§ **ENTRIES SUPPLIED**:
◆ ◆ ◆ ◆ ◆ ◆ ◆

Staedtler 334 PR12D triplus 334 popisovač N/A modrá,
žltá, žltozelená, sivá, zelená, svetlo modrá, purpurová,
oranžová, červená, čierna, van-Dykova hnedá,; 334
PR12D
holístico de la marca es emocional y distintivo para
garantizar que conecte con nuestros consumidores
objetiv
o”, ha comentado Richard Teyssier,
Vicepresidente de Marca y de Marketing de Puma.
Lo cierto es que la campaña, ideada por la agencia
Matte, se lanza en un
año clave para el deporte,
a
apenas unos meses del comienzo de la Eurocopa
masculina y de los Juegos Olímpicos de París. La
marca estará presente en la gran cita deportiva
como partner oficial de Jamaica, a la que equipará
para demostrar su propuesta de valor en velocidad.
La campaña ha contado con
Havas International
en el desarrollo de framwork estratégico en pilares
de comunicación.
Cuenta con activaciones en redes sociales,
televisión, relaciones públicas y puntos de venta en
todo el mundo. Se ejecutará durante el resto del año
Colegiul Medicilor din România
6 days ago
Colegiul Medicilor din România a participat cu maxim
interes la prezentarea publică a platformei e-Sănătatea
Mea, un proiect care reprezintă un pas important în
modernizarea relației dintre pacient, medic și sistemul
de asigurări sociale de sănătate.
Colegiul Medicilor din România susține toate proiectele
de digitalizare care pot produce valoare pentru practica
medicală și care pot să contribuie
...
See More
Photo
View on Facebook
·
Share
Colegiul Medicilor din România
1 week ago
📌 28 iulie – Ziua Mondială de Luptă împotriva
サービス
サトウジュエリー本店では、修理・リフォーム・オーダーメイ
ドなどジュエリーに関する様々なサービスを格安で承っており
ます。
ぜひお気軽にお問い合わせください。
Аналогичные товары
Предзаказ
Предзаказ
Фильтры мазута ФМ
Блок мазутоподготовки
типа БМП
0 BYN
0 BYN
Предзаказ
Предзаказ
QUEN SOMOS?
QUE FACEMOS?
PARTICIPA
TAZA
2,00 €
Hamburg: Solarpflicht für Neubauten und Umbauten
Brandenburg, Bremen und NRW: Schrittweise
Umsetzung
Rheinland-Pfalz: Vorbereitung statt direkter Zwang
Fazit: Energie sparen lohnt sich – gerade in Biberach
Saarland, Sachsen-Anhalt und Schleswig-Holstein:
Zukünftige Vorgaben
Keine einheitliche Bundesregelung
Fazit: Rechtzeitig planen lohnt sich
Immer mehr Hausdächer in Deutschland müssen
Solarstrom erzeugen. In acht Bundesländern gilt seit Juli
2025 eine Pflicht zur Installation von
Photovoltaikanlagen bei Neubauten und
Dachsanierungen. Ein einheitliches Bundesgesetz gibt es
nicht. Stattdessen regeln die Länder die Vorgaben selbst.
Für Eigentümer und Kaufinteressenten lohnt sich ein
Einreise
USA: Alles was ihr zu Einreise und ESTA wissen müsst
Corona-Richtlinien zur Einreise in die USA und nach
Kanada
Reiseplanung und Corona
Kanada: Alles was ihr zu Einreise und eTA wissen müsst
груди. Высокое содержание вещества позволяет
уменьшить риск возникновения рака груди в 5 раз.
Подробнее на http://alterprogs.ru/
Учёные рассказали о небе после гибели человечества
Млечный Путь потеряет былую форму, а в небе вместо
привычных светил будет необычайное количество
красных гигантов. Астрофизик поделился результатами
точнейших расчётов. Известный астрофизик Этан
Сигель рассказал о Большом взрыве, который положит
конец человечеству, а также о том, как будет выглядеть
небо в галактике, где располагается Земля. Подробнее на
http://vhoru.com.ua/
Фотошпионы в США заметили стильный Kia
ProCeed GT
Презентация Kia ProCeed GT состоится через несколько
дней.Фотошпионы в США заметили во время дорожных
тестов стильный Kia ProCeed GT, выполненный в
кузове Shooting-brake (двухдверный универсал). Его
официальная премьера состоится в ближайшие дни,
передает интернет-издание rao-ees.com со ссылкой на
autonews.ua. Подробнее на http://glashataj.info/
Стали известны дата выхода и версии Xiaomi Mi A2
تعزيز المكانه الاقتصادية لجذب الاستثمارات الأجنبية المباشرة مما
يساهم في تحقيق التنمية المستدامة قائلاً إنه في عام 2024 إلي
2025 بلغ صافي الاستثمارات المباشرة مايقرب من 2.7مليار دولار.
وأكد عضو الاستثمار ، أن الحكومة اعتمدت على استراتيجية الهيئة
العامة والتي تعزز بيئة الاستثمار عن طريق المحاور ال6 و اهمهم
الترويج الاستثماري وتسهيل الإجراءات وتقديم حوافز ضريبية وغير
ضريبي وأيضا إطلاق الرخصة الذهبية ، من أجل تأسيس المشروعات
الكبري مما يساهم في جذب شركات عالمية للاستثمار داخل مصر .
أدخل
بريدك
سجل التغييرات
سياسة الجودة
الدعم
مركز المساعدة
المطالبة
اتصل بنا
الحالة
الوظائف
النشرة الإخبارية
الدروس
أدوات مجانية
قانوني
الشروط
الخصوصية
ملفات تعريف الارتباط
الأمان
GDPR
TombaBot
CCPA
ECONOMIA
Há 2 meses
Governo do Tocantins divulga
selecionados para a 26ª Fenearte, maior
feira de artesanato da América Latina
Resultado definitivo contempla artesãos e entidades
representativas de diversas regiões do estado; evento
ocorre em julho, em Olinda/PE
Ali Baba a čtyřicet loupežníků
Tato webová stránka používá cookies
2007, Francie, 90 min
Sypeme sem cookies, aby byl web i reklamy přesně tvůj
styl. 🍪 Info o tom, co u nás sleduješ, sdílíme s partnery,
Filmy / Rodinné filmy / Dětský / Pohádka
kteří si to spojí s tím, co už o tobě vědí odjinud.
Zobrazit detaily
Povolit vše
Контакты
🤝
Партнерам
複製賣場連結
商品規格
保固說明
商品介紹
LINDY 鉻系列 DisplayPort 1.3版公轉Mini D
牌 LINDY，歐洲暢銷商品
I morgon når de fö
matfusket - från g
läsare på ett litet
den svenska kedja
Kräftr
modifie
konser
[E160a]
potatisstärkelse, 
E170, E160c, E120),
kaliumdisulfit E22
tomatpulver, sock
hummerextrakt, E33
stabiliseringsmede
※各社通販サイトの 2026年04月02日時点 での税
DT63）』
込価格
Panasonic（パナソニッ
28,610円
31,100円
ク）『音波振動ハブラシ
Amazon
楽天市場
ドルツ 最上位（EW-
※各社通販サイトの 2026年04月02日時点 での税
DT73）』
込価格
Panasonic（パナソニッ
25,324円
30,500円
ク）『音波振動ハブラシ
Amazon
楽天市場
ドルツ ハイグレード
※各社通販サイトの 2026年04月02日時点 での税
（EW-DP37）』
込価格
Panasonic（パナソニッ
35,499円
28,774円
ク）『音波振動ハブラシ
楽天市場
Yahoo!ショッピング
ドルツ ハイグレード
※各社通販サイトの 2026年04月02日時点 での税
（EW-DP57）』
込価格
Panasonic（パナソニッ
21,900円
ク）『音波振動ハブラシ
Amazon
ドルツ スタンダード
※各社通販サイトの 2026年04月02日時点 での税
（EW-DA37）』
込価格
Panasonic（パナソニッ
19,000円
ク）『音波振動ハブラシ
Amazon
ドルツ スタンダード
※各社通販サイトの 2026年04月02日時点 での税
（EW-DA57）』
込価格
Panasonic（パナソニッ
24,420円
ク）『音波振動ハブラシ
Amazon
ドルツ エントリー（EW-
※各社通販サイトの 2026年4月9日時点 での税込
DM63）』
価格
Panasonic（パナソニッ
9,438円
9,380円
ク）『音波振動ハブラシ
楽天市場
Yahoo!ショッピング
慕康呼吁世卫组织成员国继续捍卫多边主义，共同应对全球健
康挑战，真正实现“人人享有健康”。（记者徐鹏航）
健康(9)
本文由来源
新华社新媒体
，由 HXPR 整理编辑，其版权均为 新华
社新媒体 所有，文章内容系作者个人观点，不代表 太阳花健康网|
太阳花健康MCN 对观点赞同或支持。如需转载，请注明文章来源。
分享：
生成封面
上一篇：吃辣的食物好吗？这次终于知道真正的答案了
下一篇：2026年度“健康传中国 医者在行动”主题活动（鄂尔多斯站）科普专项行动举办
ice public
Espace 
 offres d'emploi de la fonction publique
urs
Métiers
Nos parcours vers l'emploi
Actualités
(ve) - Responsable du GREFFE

◆ ◆ ◆ ◆ ◆ ◆ ◆

§ **WHAT YOU ARE ASKED TO DO**: Can you write out, word for word, the lines that open with the first line of the items and close with the line containing "apenas unos meses del comienzo de la Eurocopa", including both of those lines?

§ **RESULT OF THE TASK**:
Staedtler 334 PR12D triplus 334 popisovač N/A modrá,
žltá, žltozelená, sivá, zelená, svetlo modrá, purpurová,
oranžová, červená, čierna, van-Dykova hnedá,; 334
PR12D
holístico de la marca es emocional y distintivo para
garantizar que conecte con nuestros consumidores
objetiv
o”, ha comentado Richard Teyssier,
Vicepresidente de Marca y de Marketing de Puma.
Lo cierto es que la campaña, ideada por la agencia
Matte, se lanza en un
año clave para el deporte,
a
apenas unos meses del comienzo de la Eurocopa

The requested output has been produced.